* _Listed entries_:
——
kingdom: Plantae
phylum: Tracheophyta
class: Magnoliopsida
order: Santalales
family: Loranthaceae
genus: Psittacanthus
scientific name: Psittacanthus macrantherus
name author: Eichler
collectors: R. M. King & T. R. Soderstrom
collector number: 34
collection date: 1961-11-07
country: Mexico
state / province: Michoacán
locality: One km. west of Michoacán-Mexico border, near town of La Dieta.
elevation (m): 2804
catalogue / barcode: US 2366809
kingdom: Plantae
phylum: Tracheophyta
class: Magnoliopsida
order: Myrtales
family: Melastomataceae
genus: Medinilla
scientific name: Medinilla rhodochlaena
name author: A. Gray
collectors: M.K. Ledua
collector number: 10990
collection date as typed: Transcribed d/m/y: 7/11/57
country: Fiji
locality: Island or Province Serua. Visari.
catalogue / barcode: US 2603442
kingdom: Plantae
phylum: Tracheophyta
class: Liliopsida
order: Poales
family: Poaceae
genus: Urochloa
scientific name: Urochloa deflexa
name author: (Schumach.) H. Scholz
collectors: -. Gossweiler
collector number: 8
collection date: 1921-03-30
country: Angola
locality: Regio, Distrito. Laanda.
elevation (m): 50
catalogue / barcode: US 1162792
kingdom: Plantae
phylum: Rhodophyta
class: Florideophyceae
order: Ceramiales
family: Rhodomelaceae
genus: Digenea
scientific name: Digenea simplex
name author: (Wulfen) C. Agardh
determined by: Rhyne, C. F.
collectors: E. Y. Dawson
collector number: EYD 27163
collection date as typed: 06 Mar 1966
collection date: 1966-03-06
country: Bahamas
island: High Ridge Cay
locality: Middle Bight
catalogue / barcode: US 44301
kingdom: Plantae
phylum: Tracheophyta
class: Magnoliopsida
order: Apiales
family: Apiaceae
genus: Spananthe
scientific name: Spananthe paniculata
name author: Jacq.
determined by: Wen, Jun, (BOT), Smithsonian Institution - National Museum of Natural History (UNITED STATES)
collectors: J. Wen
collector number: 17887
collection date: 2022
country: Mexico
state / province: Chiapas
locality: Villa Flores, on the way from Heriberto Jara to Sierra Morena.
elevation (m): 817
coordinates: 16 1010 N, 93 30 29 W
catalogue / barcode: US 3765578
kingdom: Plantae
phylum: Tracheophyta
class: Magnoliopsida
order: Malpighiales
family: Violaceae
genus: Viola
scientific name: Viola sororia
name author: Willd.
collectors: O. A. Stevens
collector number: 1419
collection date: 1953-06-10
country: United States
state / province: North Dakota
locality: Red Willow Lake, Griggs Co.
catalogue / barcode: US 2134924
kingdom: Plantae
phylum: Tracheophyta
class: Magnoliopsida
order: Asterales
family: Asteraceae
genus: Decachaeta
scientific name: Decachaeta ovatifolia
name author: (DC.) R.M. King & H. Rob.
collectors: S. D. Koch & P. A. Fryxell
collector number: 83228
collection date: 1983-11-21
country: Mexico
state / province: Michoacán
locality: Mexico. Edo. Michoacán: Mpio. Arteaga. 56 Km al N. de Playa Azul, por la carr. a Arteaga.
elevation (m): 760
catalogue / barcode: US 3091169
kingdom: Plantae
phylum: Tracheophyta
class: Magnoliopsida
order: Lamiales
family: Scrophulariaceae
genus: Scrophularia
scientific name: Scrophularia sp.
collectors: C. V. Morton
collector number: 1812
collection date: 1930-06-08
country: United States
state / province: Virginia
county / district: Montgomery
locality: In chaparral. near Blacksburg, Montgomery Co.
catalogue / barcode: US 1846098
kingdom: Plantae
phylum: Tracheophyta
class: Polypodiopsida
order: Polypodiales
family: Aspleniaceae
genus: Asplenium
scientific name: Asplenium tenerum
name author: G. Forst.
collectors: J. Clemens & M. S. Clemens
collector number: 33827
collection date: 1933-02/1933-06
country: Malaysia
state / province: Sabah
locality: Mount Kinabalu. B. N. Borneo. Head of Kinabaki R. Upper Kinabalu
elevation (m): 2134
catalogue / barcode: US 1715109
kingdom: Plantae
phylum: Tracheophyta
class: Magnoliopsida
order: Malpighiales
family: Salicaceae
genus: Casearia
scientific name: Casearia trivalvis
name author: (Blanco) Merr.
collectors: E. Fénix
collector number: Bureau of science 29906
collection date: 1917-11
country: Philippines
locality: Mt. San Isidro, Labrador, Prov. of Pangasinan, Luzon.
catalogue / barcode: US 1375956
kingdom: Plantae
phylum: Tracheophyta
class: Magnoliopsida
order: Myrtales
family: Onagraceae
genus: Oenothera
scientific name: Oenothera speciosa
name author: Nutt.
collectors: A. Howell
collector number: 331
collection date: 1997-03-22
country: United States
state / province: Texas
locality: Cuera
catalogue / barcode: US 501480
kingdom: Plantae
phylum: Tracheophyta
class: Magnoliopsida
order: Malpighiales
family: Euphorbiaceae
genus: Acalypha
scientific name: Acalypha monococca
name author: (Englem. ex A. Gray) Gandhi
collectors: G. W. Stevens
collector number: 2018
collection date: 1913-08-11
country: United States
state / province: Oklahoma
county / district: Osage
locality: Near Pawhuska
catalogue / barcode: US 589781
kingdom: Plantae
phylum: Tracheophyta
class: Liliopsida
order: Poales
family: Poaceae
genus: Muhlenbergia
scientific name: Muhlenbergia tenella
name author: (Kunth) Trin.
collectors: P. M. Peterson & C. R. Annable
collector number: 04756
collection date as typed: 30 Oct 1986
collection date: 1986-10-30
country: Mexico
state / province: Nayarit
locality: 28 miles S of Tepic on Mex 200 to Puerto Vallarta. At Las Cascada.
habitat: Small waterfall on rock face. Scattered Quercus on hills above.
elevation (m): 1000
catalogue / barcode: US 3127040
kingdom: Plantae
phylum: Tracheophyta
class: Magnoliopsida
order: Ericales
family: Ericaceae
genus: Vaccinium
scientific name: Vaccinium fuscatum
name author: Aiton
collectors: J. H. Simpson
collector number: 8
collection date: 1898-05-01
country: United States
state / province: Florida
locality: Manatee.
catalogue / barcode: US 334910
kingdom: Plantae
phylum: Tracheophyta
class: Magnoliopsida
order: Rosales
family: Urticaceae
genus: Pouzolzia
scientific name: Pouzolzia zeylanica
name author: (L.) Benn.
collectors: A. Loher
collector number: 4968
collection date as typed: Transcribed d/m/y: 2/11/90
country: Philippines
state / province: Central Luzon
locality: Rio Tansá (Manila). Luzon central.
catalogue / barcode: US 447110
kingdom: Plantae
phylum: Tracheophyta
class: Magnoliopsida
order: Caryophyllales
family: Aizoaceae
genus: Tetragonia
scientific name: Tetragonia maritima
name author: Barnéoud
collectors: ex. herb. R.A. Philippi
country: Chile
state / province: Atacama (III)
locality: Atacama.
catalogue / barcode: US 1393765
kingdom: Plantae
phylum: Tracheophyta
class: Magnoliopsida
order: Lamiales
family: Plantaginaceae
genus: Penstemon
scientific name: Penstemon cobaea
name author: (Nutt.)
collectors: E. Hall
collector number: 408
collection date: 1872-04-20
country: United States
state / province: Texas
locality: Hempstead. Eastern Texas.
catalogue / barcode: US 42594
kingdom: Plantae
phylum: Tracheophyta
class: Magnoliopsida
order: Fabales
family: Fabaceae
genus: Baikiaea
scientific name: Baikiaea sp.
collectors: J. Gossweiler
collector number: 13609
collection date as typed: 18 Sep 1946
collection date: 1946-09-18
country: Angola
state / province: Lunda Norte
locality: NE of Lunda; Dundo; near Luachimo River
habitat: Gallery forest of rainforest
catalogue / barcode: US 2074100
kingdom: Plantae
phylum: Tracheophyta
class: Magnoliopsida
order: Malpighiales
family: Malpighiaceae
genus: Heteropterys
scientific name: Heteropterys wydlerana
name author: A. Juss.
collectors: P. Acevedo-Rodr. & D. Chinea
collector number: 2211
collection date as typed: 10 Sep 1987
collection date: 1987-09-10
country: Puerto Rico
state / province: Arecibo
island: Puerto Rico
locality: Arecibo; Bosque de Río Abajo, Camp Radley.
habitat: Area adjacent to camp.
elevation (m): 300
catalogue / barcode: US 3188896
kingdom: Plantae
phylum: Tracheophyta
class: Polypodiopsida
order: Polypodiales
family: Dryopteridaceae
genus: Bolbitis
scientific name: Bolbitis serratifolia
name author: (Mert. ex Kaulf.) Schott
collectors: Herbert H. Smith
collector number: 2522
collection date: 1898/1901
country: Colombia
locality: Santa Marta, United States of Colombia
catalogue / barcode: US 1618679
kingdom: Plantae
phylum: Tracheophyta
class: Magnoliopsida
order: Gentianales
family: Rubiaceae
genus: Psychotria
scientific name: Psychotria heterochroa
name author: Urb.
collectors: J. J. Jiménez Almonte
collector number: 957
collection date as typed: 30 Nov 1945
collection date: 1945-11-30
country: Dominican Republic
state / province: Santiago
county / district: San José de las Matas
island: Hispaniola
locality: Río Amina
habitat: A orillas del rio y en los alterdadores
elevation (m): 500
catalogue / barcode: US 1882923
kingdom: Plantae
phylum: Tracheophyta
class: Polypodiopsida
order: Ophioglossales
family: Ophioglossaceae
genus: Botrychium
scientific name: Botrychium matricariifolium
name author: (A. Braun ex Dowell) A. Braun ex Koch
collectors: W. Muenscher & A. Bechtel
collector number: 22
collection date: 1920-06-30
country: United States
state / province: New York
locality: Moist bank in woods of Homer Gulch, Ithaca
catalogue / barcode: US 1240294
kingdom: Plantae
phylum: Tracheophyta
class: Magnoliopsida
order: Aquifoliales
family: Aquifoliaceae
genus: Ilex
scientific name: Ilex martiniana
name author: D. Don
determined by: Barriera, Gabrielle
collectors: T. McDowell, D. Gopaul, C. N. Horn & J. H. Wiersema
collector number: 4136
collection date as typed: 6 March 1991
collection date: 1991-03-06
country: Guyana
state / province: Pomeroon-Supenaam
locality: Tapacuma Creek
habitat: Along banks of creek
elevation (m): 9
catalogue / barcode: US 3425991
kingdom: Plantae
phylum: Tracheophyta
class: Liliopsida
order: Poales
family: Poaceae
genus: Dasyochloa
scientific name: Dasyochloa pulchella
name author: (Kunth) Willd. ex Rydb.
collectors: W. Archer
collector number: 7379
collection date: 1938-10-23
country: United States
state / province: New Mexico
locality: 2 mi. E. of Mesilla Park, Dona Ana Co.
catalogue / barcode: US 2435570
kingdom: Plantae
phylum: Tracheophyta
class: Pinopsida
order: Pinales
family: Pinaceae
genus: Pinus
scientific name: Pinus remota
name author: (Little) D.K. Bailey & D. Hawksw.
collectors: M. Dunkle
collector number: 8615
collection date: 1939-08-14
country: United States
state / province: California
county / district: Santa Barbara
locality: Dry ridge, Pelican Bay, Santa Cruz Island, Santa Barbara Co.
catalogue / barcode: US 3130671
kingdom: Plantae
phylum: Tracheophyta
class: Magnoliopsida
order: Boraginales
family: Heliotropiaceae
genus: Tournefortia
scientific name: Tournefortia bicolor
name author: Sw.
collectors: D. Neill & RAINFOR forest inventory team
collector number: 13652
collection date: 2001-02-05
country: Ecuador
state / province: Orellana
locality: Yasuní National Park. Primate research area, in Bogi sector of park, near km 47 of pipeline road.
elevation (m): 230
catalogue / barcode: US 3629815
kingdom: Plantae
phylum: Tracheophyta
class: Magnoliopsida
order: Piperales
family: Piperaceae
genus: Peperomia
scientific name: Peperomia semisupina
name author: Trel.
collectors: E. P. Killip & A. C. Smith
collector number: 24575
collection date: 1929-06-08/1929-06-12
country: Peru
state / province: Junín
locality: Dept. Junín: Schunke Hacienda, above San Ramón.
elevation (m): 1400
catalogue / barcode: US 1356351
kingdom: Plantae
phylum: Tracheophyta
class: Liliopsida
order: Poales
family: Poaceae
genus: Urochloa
——
* _Your instructions_: Rewrite the lines from the one with "order: Santalales" up to and including the one with "locality: Red Willow Lake, Griggs Co.", replacing "collector number" with "field number" and leaving everything else unchanged.

* _Result of the task_:
order: Santalales
family: Loranthaceae
genus: Psittacanthus
scientific name: Psittacanthus macrantherus
name author: Eichler
collectors: R. M. King & T. R. Soderstrom
field number: 34
collection date: 1961-11-07
country: Mexico
state / province: Michoacán
locality: One km. west of Michoacán-Mexico border, near town of La Dieta.
elevation (m): 2804
catalogue / barcode: US 2366809
kingdom: Plantae
phylum: Tracheophyta
class: Magnoliopsida
order: Myrtales
family: Melastomataceae
genus: Medinilla
scientific name: Medinilla rhodochlaena
name author: A. Gray
collectors: M.K. Ledua
field number: 10990
collection date as typed: Transcribed d/m/y: 7/11/57
country: Fiji
locality: Island or Province Serua. Visari.
catalogue / barcode: US 2603442
kingdom: Plantae
phylum: Tracheophyta
class: Liliopsida
order: Poales
family: Poaceae
genus: Urochloa
scientific name: Urochloa deflexa
name author: (Schumach.) H. Scholz
collectors: -. Gossweiler
field number: 8
collection date: 1921-03-30
country: Angola
locality: Regio, Distrito. Laanda.
elevation (m): 50
catalogue / barcode: US 1162792
kingdom: Plantae
phylum: Rhodophyta
class: Florideophyceae
order: Ceramiales
family: Rhodomelaceae
genus: Digenea
scientific name: Digenea simplex
name author: (Wulfen) C. Agardh
determined by: Rhyne, C. F.
collectors: E. Y. Dawson
field number: EYD 27163
collection date as typed: 06 Mar 1966
collection date: 1966-03-06
country: Bahamas
island: High Ridge Cay
locality: Middle Bight
catalogue / barcode: US 44301
kingdom: Plantae
phylum: Tracheophyta
class: Magnoliopsida
order: Apiales
family: Apiaceae
genus: Spananthe
scientific name: Spananthe paniculata
name author: Jacq.
determined by: Wen, Jun, (BOT), Smithsonian Institution - National Museum of Natural History (UNITED STATES)
collectors: J. Wen
field number: 17887
collection date: 2022
country: Mexico
state / province: Chiapas
locality: Villa Flores, on the way from Heriberto Jara to Sierra Morena.
elevation (m): 817
coordinates: 16 1010 N, 93 30 29 W
catalogue / barcode: US 3765578
kingdom: Plantae
phylum: Tracheophyta
class: Magnoliopsida
order: Malpighiales
family: Violaceae
genus: Viola
scientific name: Viola sororia
name author: Willd.
collectors: O. A. Stevens
field number: 1419
collection date: 1953-06-10
country: United States
state / province: North Dakota
locality: Red Willow Lake, Griggs Co.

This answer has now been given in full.